Answered By : Niel de Beaudrap
Let's consider the more general problem of machines which stop after at most $N$ steps, for some $N \geqslant 1$. (The following is a substantial simplifcation of a previous version of this answer, but is effectively equivalent.)
As swegi remarks in an earlier response, if the machine stops after at most $N$ steps, then only the cells $0,1,\ldots,N-1$ on the tape are significant.

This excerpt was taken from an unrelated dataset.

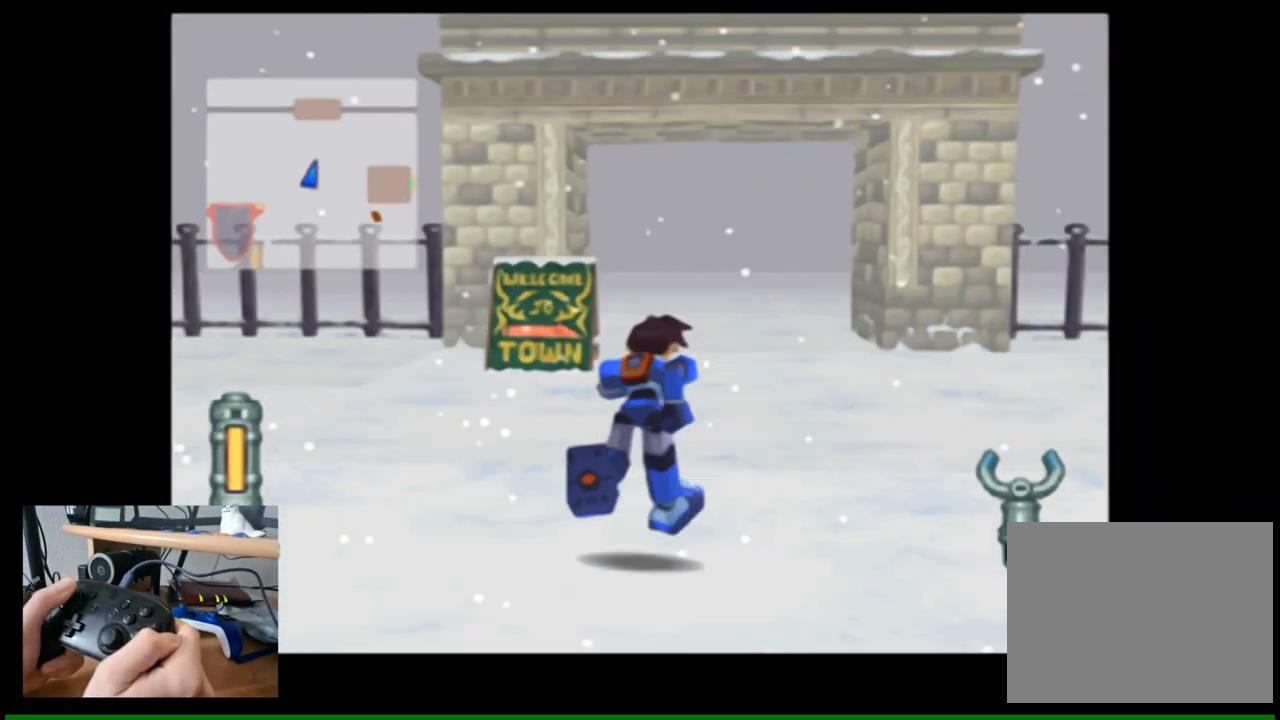
{"buttons": [], "left_stick": "up", "right_stick": "center", "events": []}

Then it suffices to simulate the machine $M$ on all input strings of the form $x \in \Sigma^N$, of which there are a finite number.
- If any of these simulations fail to enter a halting state by the $N^{\text{th}}\:\!$ transition, this indicates that any input string starting with $x$ is one for which the machine does not stop within the first $N$ steps.

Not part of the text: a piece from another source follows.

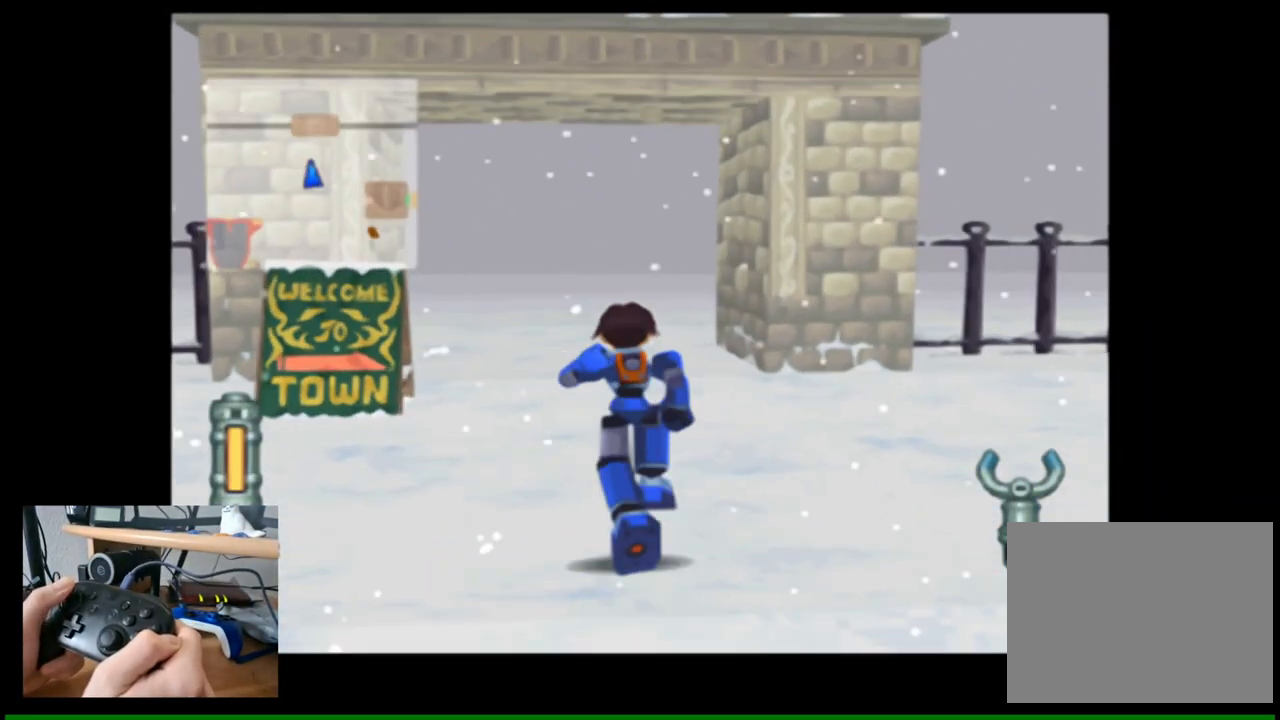
{"buttons": [], "left_stick": "up", "right_stick": "center", "events": []}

- If all of these simulations halt by the $N^{\text{th}}\:\!$ transition, then $M$ halts within $N$ steps on all inputs of any length (of which the substring of length $N$ is all that it ever acts on).
F = { ⟨M⟩ : M is a turing machine which stops on every input in no more than 50 steps }.
I need to decide whether F is decidable or recursive enumerable.
This "50 steps" part immediate turns the R sign for me, I know that if it was for specific input it was decidable for sure, but here it's for every input, so I need to check it for all inputs in some way. checking it for infinite inputs makes me think that the problem is co-RE, i.e. its complement is acceptable, but still I'm not sure.
I have a feeling it's decidable, but I don't know to prove it, Any help?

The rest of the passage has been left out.